*** Passage

The GPL includes the right to copy the code, and that includes the right to fork it, repackage it, keep updating from the upstream, etc. The free software philosophy that the GPL is based on strongly asserts that this freedom is a good thing. And RedHat makes use of this for most of the code they include in RHEL (some of which was developed by other commercial entities).
RedHat of course also writes their own code and adds it to the RHEL distribution. And they release this code under the GPL too. One reason is of course that this makes their user base happy in a way that a proprietary license would not. But another reason, it seems to me, is that they genuinely believe in the FOSS model as a way of building quality software. They seem perfectly happy that some of their additions get reused by competitors such as SUSE, while they get to do the same in return.
-- Albert Dvornik - 2012-07-28
Legally OK, but IMHO ethically questionable because CentOS does not (AFAIK) support the open source community upstream (Fedora/Red Hat). I believe open source is about taking and giving back. In TWiki's case, some companies using TWiki contribute(d) back upstream (such as Morgan Stanley, Motorola, Intel, Sun, Oracle, Alcatel), others don't (such as Yahoo, Google). Yes, nobody using GPLed software has to give back, but in spirit of open source it is good to feed the open source contributors; even if done in a self centered way to get a better product faster... So, does CentOS add value upstream? (I love Red Hat & CentOS, have used both.)

******

# [Exercises to complete]
[1] Transcribe the comments on Red Hat and CentOS word for word, starting with "The GPL includes" and going on through "same in return.".
[2] Carry on the comments on Red Hat and CentOS from their last sentence.
The lines that come next are separate material, unconnected to the comments on Red Hat and CentOS.

*** Recorded data

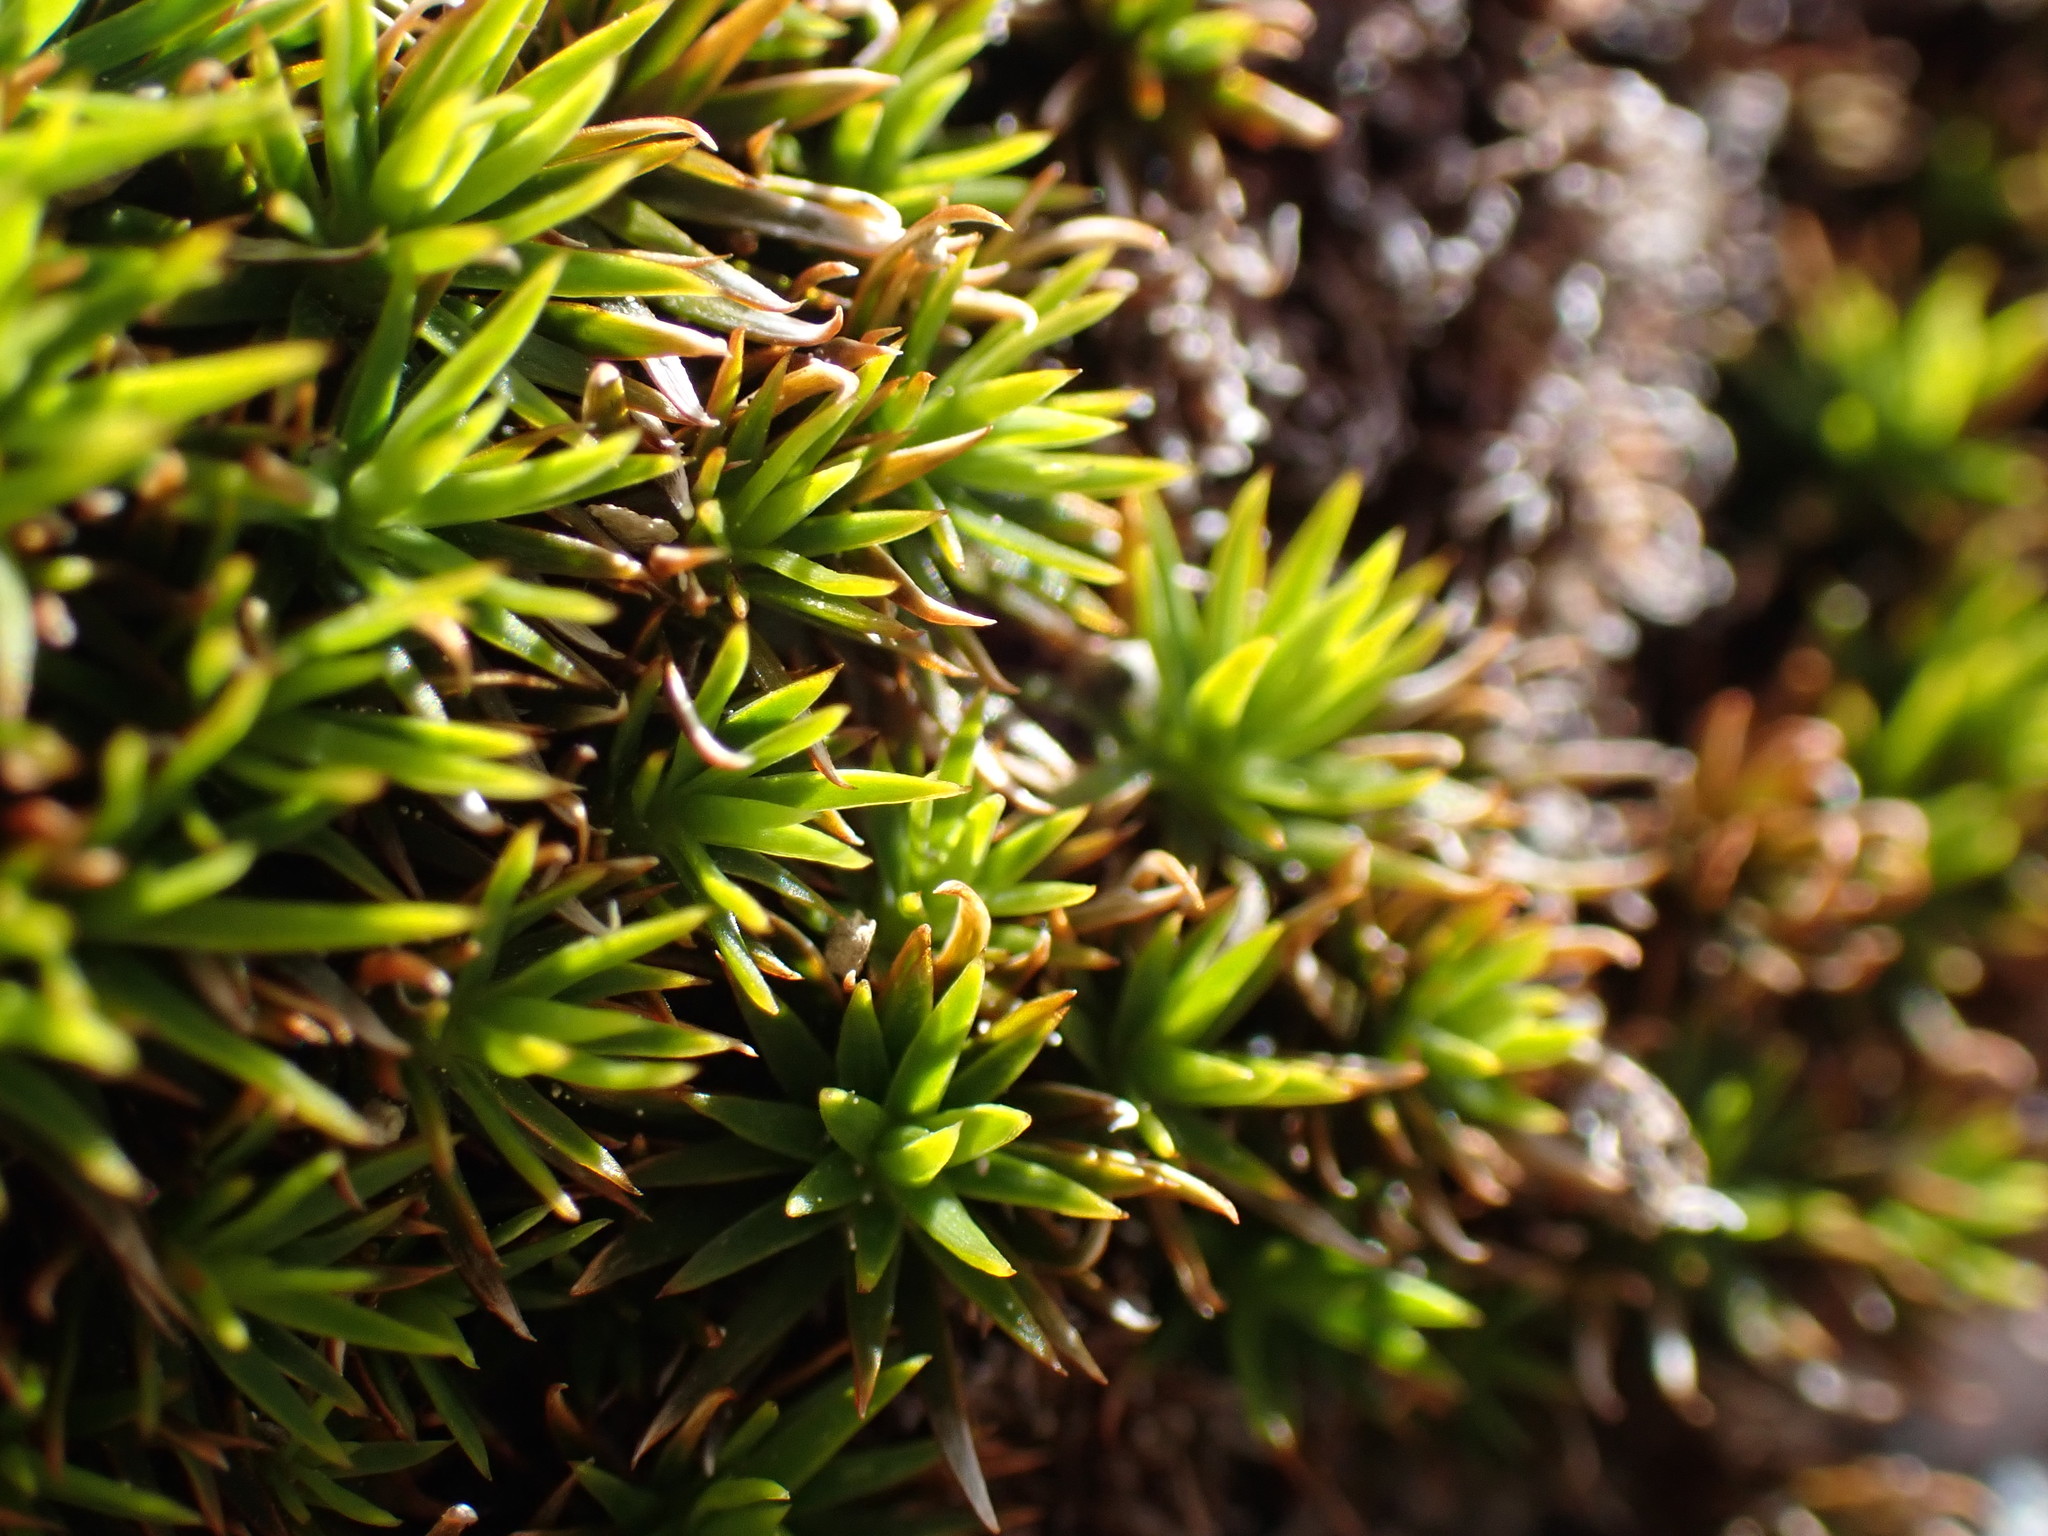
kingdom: Plantae
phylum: Bryophyta
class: Polytrichopsida
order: Polytrichales
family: Polytrichaceae
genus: Polytrichum
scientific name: Polytrichum juniperinum
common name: Juniper haircap moss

******

# [Response list]
[1]
The GPL includes the right to copy the code, and that includes the right to fork it, repackage it, keep updating from the upstream, etc. The free software philosophy that the GPL is based on strongly asserts that this freedom is a good thing. And RedHat makes use of this for most of the code they include in RHEL (some of which was developed by other commercial entities).
RedHat of course also writes their own code and adds it to the RHEL distribution. And they release this code under the GPL too. One reason is of course that this makes their user base happy in a way that a proprietary license would not. But another reason, it seems to me, is that they genuinely believe in the FOSS model as a way of building quality software. They seem perfectly happy that some of their additions get reused by competitors such as SUSE, while they get to do the same in return.

[2]
-- Peter Thoeny - 2012-07-30
What if I was a hosting company that sold VPS servers and support? As part of my support I install and configure RHEL for the customer. Ignore the part about RHEL not being free. I ask because I am involved in just this sort of situation and the difference is that the software I am redistributing is free. However they claim I am violating their trademark by installing their software. In their words I am "selling their software" which is incorrect. Their software is free open source GPL licensed. Even if I was selling their software that should not matter as long as I don't violate the trademark. Their trademarked free GPL licensed software runs on top of CentOS btw. In case that is a factor.
-- TWiki Guest - 2014-02-17
John Novack aka FredFlint, please do not register with a fake name, I removed your TWiki.org account.
An entity owning a trademark has to defend it, or it will potentially loose it. Infringement test is frequently done with a "confusingly similar" test. So check their trademark to see what is protected and what not. For example, a sausage company called Acme might have a registered trademark on the Acme brand to manufacture, trade and sell sausages. If you use the brand Acme for an accounting software you are not infringing on their brand - there is no similarity in sausages and accounting software. Now, if you want to host GPLed software you need to apply the same similarity test. To work around the registered trademark you might need to rebrand, as CentOS did. I am not a lawyer, so don't consider this legal advise.